===== Document extract =====

# Watching Zoysia Grow is Painful



## andymac7 (Oct 30, 2018)

Ok so this is excruciating...

About a month ago now I seeded Zenith Zoysia. Then I assumed Noah would show up with a warning. The rains came. Then they came again.. and again. And assuming I had wash out, I bought a smaller bag of Zenith and seeded again, over the areas that looked to be the worst.

So, today here's what I have, from best looking patches to worst:







So yes, I do feel lucky that the wash out wasn't worse. But, is there ANYTHING I can do to make it come in faster?

I'm trying to water every two hours, and not very deep still because I'm hoping there's still seed that will germinate from my second sowing. I have Celsius and Sedgehammer at my disposal, and the nutsedge and weeds (which you don't see much of in these pics) are bad in places. so is it too soon to spray?

Thanks for any/all replies.

-Andy


----------



## critterdude311 (Apr 21, 2018)

andymac7 said:


> Ok so this is excruciating...
> 
> About a month ago now I seeded Zenith Zoysia. Then I assumed Noah would show up with a warning. The rains came. Then they came again.. and again. And assuming I had wash out, I bought a smaller bag of Zenith and seeded again, over the areas that looked to be the worst.
> 
> ...

===== Data extract =====

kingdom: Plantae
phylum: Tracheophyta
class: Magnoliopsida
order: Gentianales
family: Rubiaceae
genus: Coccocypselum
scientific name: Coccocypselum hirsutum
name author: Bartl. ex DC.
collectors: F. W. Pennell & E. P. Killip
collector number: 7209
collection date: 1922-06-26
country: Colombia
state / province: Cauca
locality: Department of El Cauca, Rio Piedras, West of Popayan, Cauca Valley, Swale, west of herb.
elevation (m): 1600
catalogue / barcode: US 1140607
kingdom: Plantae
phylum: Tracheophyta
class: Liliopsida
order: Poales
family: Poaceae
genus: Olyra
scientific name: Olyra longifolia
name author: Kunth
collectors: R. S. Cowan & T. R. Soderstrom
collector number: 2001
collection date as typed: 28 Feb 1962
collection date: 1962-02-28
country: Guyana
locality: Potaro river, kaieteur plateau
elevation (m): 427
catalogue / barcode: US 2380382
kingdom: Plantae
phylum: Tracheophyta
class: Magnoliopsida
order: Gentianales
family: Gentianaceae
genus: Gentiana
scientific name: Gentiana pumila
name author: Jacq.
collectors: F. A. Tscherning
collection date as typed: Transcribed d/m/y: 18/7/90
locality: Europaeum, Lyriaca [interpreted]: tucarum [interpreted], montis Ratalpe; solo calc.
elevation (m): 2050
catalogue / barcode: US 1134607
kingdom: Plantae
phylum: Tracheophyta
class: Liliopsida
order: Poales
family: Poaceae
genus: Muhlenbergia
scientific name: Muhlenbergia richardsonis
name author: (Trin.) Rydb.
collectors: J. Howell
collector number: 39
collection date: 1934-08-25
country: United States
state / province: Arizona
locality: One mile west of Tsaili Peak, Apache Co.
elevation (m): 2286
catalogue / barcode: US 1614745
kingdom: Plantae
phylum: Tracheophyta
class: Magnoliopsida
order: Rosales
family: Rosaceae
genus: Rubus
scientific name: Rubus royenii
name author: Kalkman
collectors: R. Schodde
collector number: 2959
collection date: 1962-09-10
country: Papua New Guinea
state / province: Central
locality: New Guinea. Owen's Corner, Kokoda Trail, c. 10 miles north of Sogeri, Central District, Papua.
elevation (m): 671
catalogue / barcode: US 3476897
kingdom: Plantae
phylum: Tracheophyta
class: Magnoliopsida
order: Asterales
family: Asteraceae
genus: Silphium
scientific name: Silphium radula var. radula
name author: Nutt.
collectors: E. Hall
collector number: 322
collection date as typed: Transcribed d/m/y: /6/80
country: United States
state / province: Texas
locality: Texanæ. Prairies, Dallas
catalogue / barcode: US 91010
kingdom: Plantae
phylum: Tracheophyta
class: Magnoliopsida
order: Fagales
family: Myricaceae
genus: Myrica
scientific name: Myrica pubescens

=====

Task 1.
In the zoysia thread, how often is Andy trying to water?
Task 2.
Pull out the passage of the zoysia thread starting with "I'm trying to" and going on through "(Apr 21, 2018)".
Task 3.
Name every product or grass variety mentioned by name in the zoysia thread.
The rows aren't needed for any of this.

Full output 1.
Every two hours.

Full output 2.
I'm trying to water every two hours, and not very deep still because I'm hoping there's still seed that will germinate from my second sowing. I have Celsius and Sedgehammer at my disposal, and the nutsedge and weeds (which you don't see much of in these pics) are bad in places. so is it too soon to spray?

Thanks for any/all replies.

-Andy


----------



## critterdude311 (Apr 21, 2018)

Full output 3.
Zenith Zoysia, Celsius, Sedgehammer